PAGE EXCERPT:
Their duties include furnishing continuing advice and recommendations to the
relevant portion of their respective Portfolios regarding securities to be
purchased and sold. The subadviser is independent of SunAmerica and discharges
its responsibilities subject to the oversight and supervision of SunAmerica,
which pays the subadviser's fees. The Portfolios do not pay fees directly to the
subadvisers. However, in accordance with procedures adopted by the Directors, a
subadviser may effect portfolio transactions through an affiliated
broker-dealer, acting as agent not as principal, and receive brokerage
commissions in connection therewith as permitted by Section 17(e) of the 1940
Act, as amended, the rules thereunder and other applicable securities laws.

INFORMATION ABOUT THE INTERNATIONAL EQUITY PORTFOLIO

    The International Equity Portfolio seeks long-term growth of capital by
investing in equity securities of issuers in countries other than the United
States. It invests in securities of companies without regard to their market
capitalization, and also from time to time in companies located in countries
considered to be emerging markets. Under normal circumstances, the International
Equity Portfolio will invest in at least three countries outside of the United
States.

THE SUBADVISORY AGREEMENT

    Pursuant to a Subadvisory Agreement with SunAmerica dated January 1, 1999
(the "Previous Agreement"), T. Rowe Price International, Inc. has been serving
as one of the subadvisers to International Equity. This Previous Agreement
terminated upon the change in ownership structure of T. Rowe Price
International, Inc. on August 1, 2000. At the Board meeting held on July 26,
2000, the Directors approved a new Subadvisory Agreement with T. Rowe Price
International, Inc., substantially identical to the one prior to the change in
ownership structure which became effective on August 1, 2000.

TASK INSTRUCTIONS:
A) In the fund excerpt, on what date did the Directors approve the new Subadvisory Agreement with T. Rowe Price International, Inc.?
B) Print the part of the fund excerpt starting with "THE SUBADVISORY AGREEMENT" and going on through "effective on August 1, 2000.".

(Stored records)
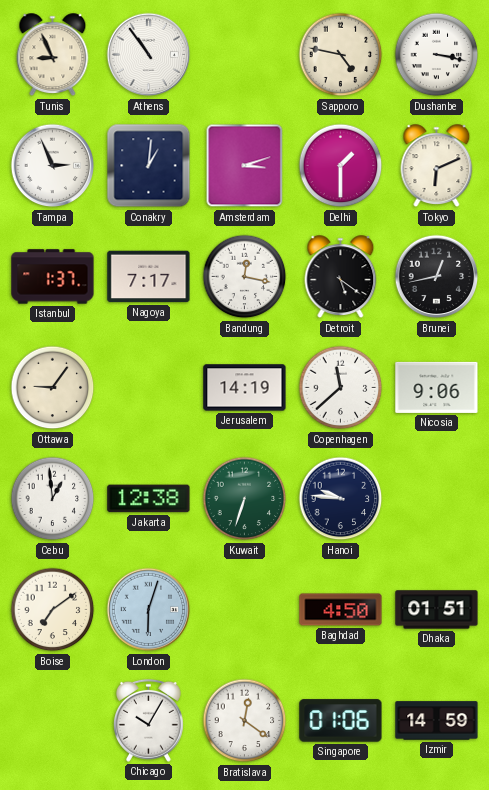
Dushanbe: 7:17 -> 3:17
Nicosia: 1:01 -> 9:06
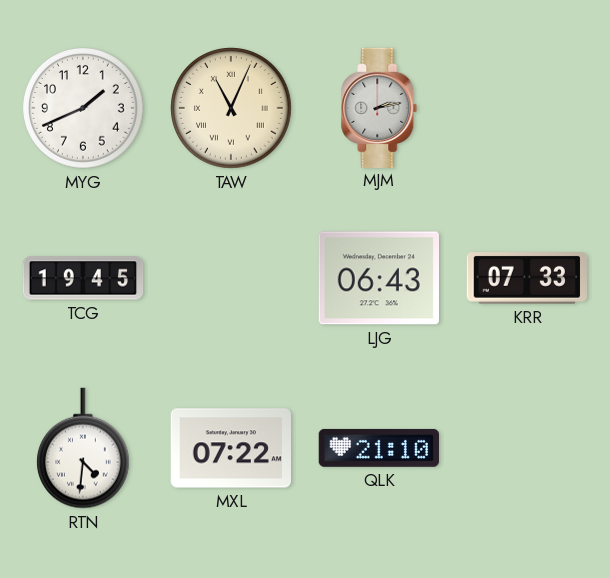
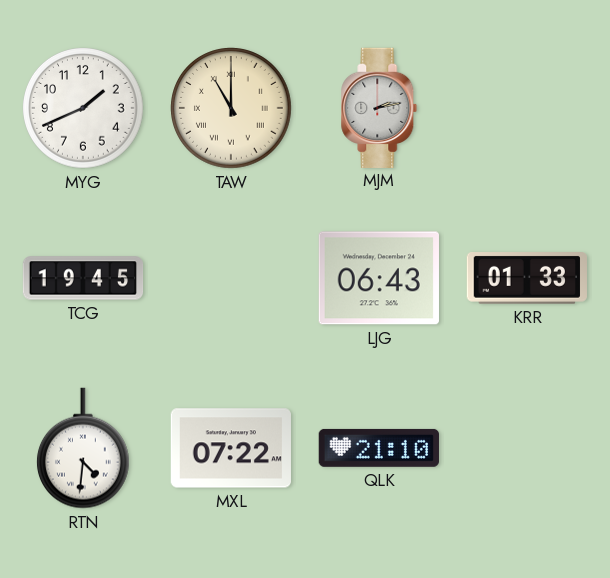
TAW: 11:04 -> 11:00
KRR: 07:33 -> 01:33
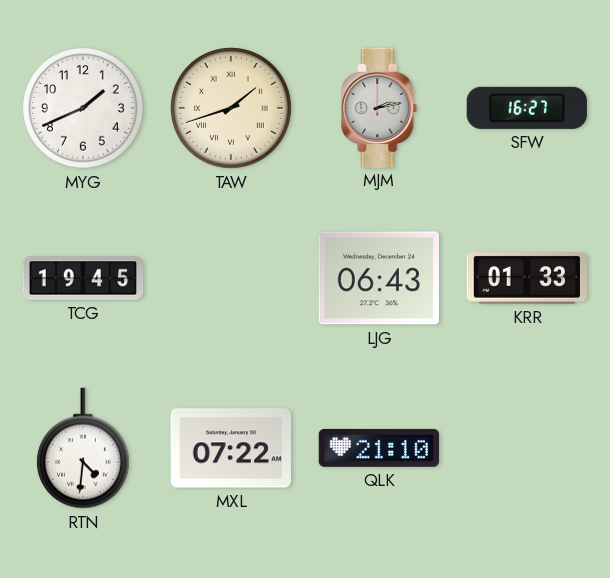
TAW: 11:00 -> 1:42
SFW: none -> 16:27
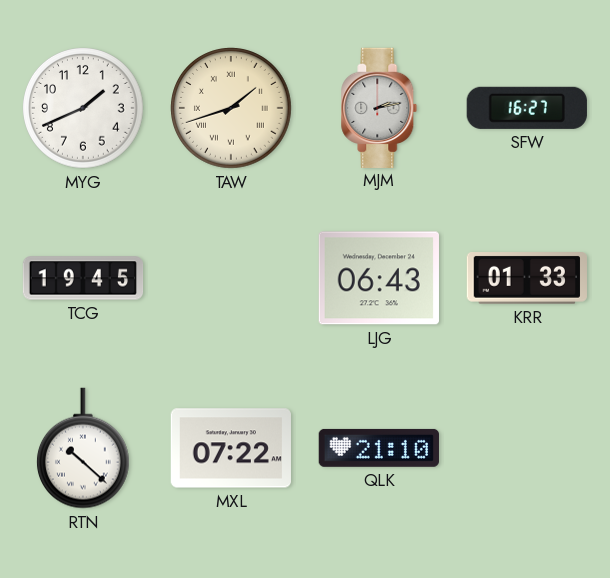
RTN: 4:31 -> 10:22
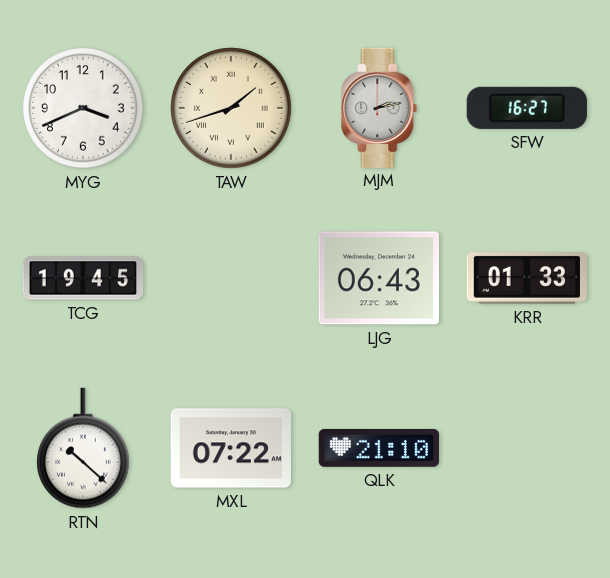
MYG: 1:41 -> 3:41
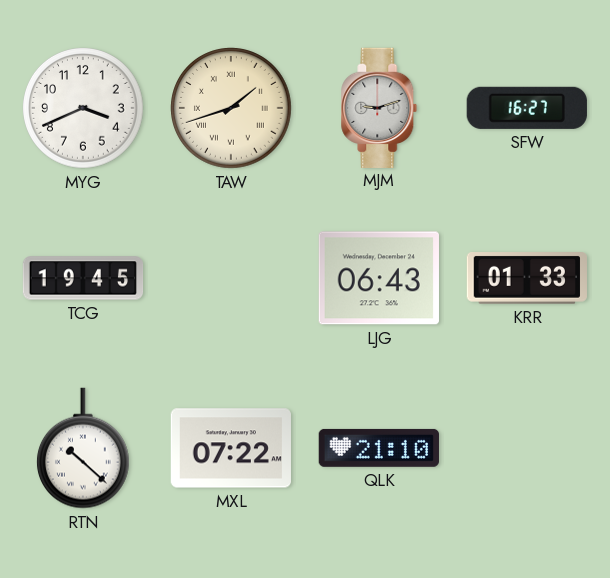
MJM: 2:13 -> 9:12
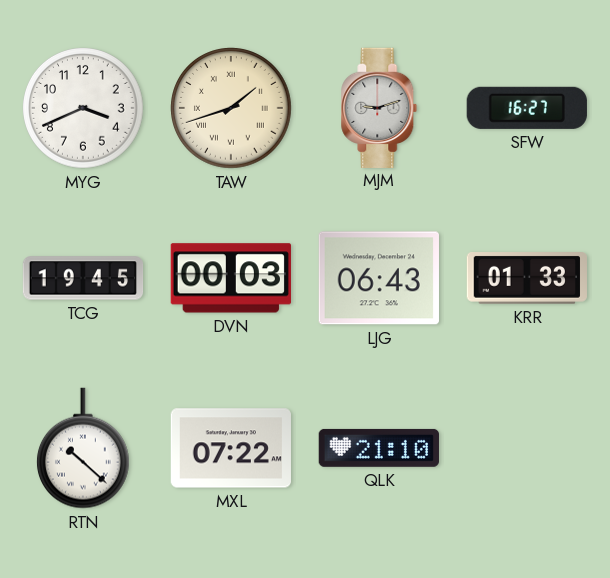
DVN: none -> 00:03
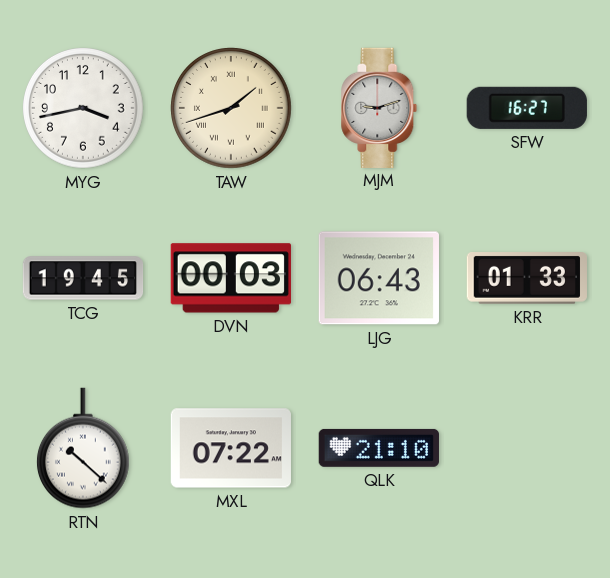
MYG: 3:41 -> 3:43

EXERCISE ANSWERS:
A) July 26, 2000

B)
THE SUBADVISORY AGREEMENT

    Pursuant to a Subadvisory Agreement with SunAmerica dated January 1, 1999
(the "Previous Agreement"), T. Rowe Price International, Inc. has been serving
as one of the subadvisers to International Equity. This Previous Agreement
terminated upon the change in ownership structure of T. Rowe Price
International, Inc. on August 1, 2000. At the Board meeting held on July 26,
2000, the Directors approved a new Subadvisory Agreement with T. Rowe Price
International, Inc., substantially identical to the one prior to the change in
ownership structure which became effective on August 1, 2000.